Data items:
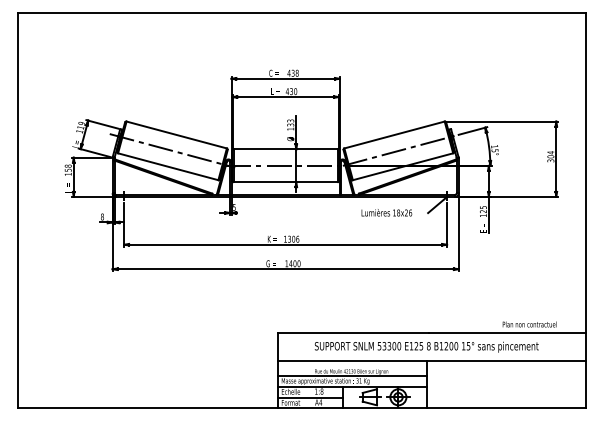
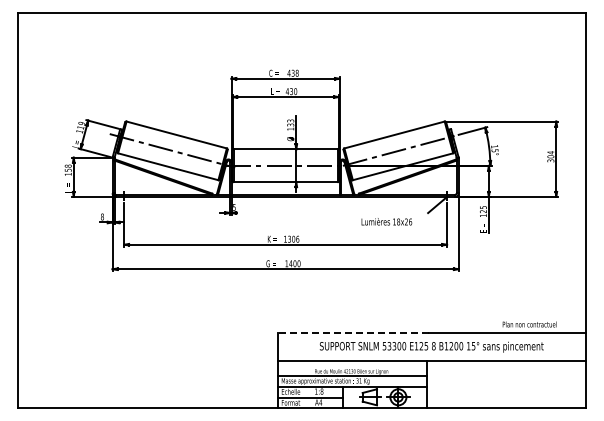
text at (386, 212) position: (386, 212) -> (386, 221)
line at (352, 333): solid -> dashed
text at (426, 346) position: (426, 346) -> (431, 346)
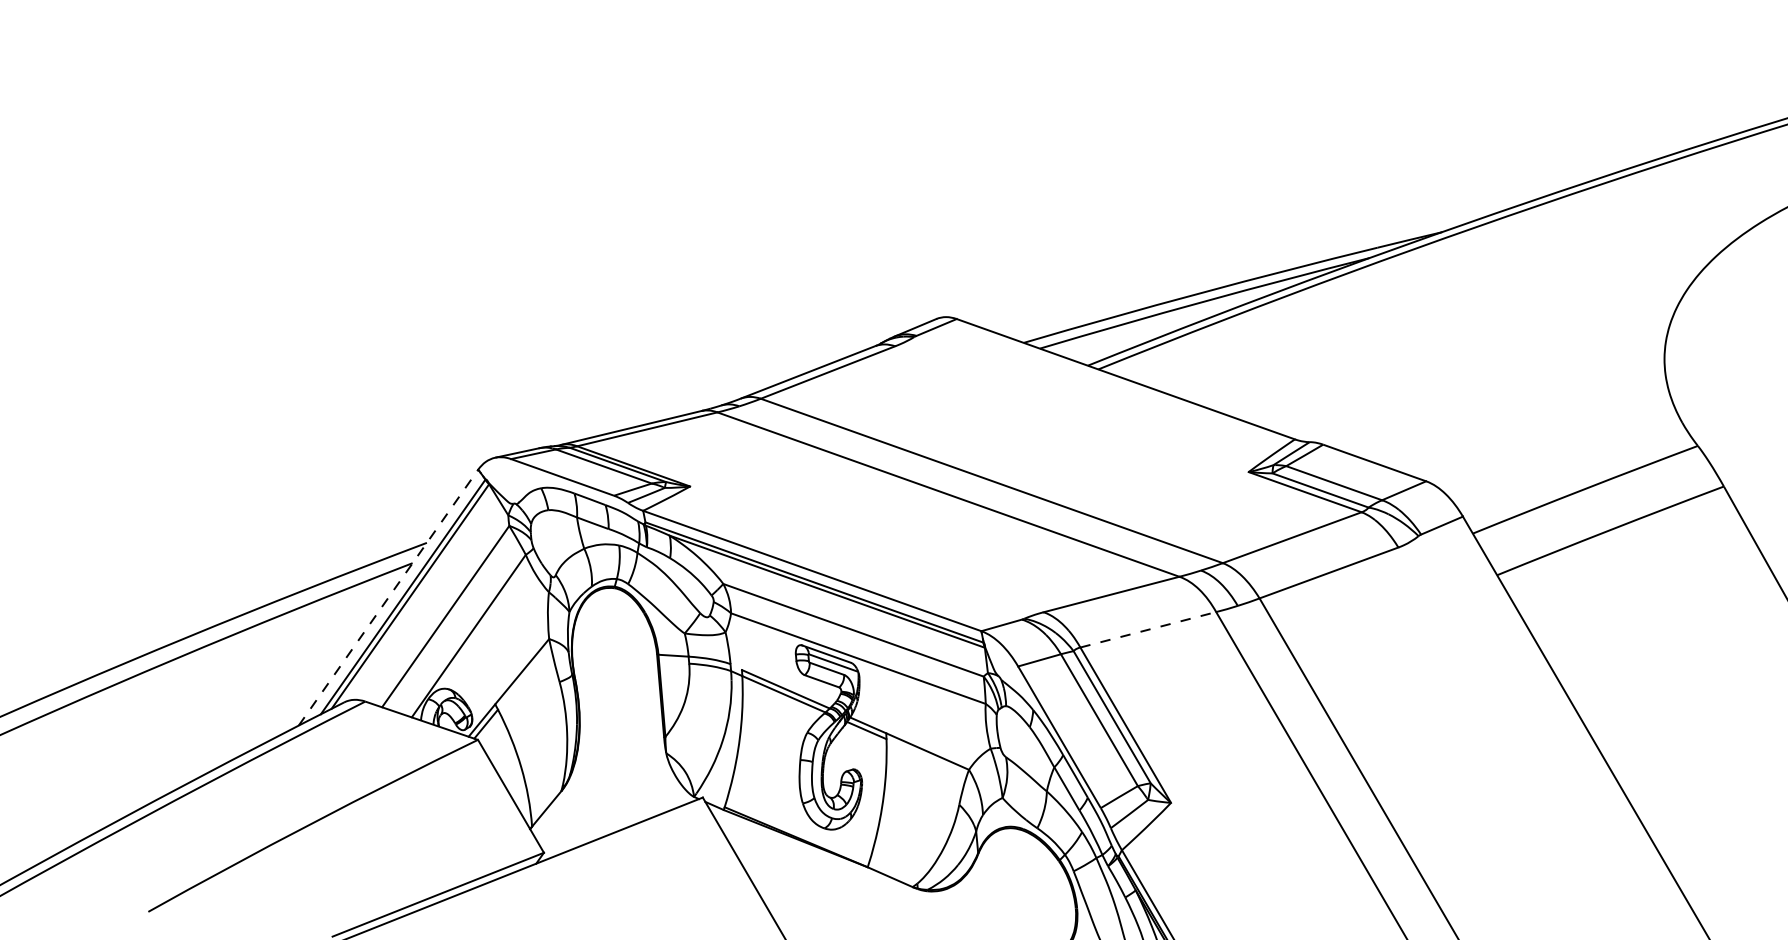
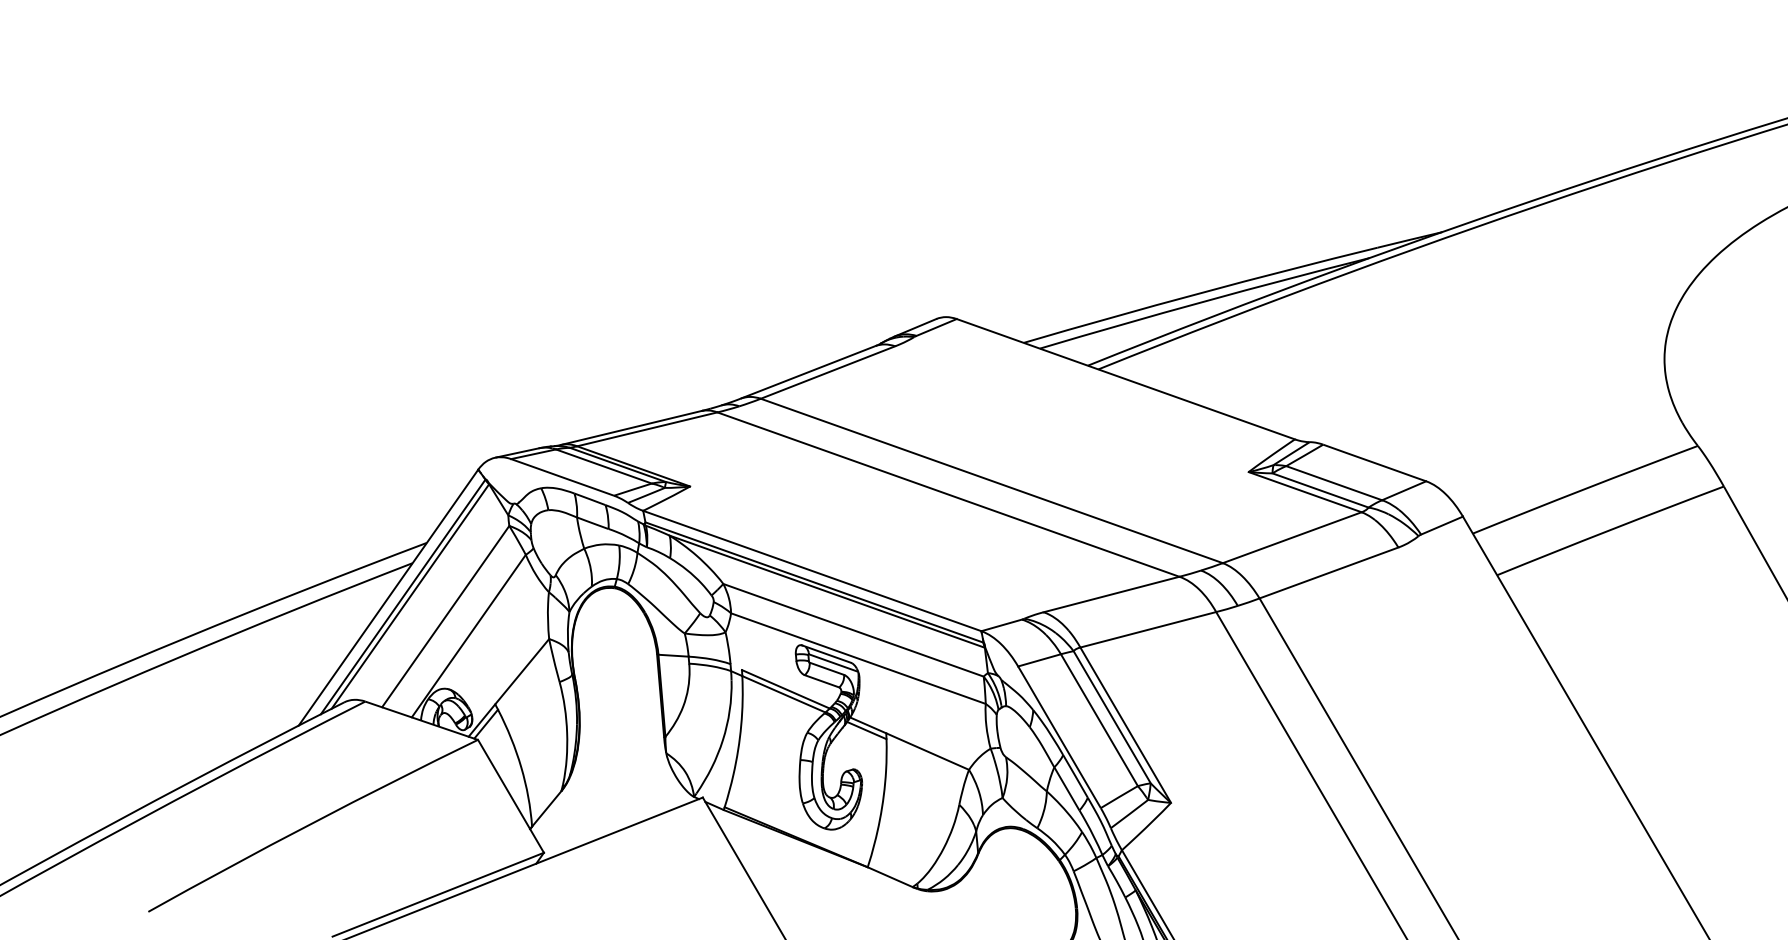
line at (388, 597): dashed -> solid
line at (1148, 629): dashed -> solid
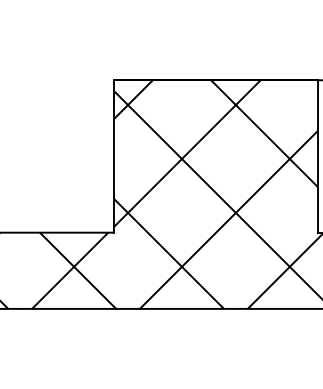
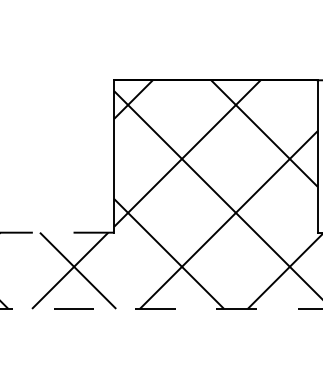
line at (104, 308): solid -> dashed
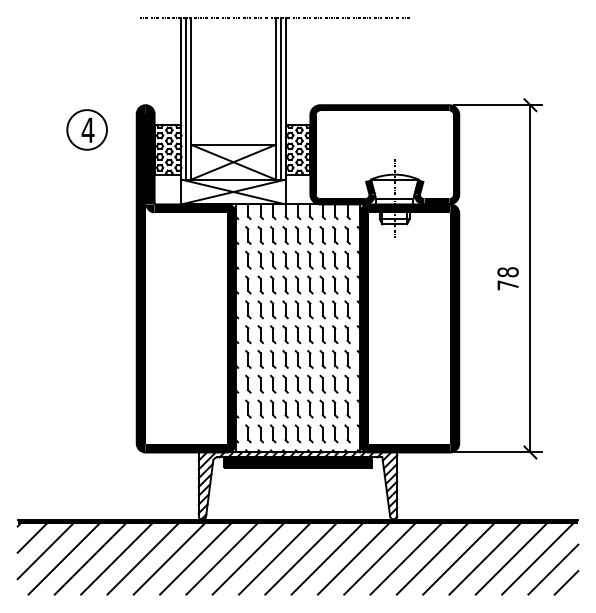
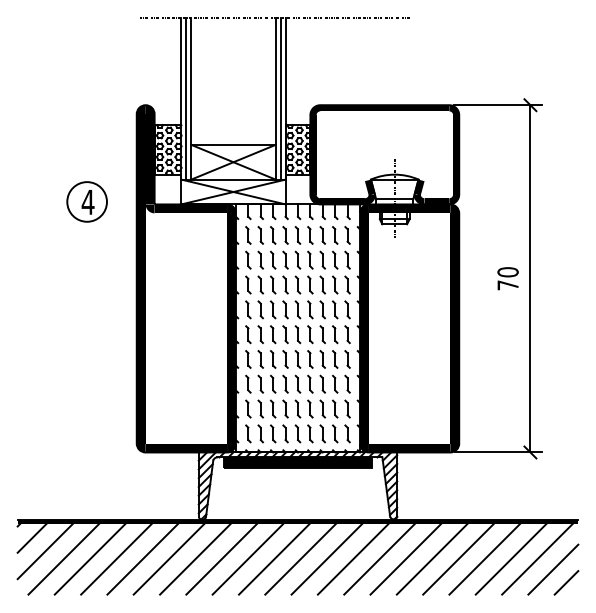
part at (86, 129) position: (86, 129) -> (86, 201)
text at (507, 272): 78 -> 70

* **Work instructions**
Rewrite all the items with "solid" replaced by "continuous" and everything else unchanged. Leave the pictures out of your answer.

* **Exercise response**
text at (386, 212) position: (386, 212) -> (386, 221)
line at (352, 333): continuous -> dashed
text at (426, 346) position: (426, 346) -> (431, 346)
line at (388, 597): dashed -> continuous
line at (1148, 629): dashed -> continuous
line at (104, 308): continuous -> dashed
part at (86, 129) position: (86, 129) -> (86, 201)
text at (507, 272): 78 -> 70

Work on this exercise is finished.